Mor Ay
Ay o gece alışılmışın dışında bir renkte doğdu.
Ne gümüştü…
Ne sarı…
Ne de kızıl.
Tam ortasında mor bir pus vardı, gökyüzünü bir düş perdesine çeviren.
Kadın aynanın karşısında küpelerini takarken o geceyi hatırladı.
Yıllar önce, lavanta tarlalarının ortasında dans ettiği geceyi…
Hava sıcak, yıldızlar sessiz, müzik kalbinin içinden geliyordu.

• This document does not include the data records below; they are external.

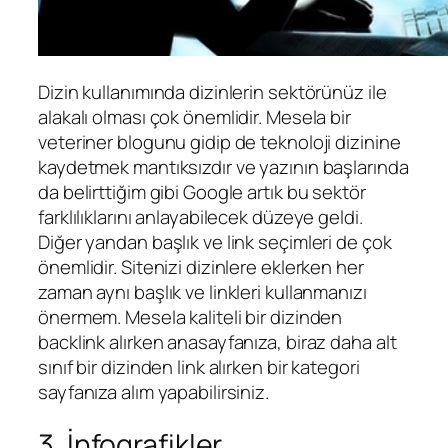
Dizin kullanımında dizinlerin sektörünüz ile
alakalı olması çok önemlidir. Mesela bir
veteriner blogunu gidip de teknoloji dizinine
kaydetmek mantıksızdır ve yazının başlarında
da belirttiğim gibi Google artık bu sektör
farklılıklarını anlayabilecek düzeye geldi.
Diğer yandan başlık ve link seçimleri de çok
önemlidir. Sitenizi dizinlere eklerken her
zaman aynı başlık ve linkleri kullanmanızı
önermem. Mesela kaliteli bir dizinden
backlink alırken anasayfanıza, biraz daha alt
sınıf bir dizinden link alırken bir kategori
sayfanıza alım yapabilirsiniz.
3. İnfografikler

Gökyüzüne bakıp içinden bir dilek dilemişti:
“Bir gün kendi ışığımı hatırlayacağım.”
Yıllar geçti, günler birbirine karıştı ama o mor ay hiç gitmedi içinden.
Ve şimdi kulağında o geceyi hatırlatan bir küpe vardı.
İncecik, mor renkli kolları sanki ay ışığını yakalamış da kulağından dışarı süzülüyordu.
Altın dokunuşlarıysa, onun artık kendi ışığını taşıdığını fısıldıyordu.
Küpenin adı oydu:
Mor Ay.
Bir zamanlar bir dileğe eşlik etmişti.
Şimdi ise her kadının kulağında kendini hatırlatan bir işaretti:
“Sen kendi ışığını taşıyorsun. Hep taşıdın.”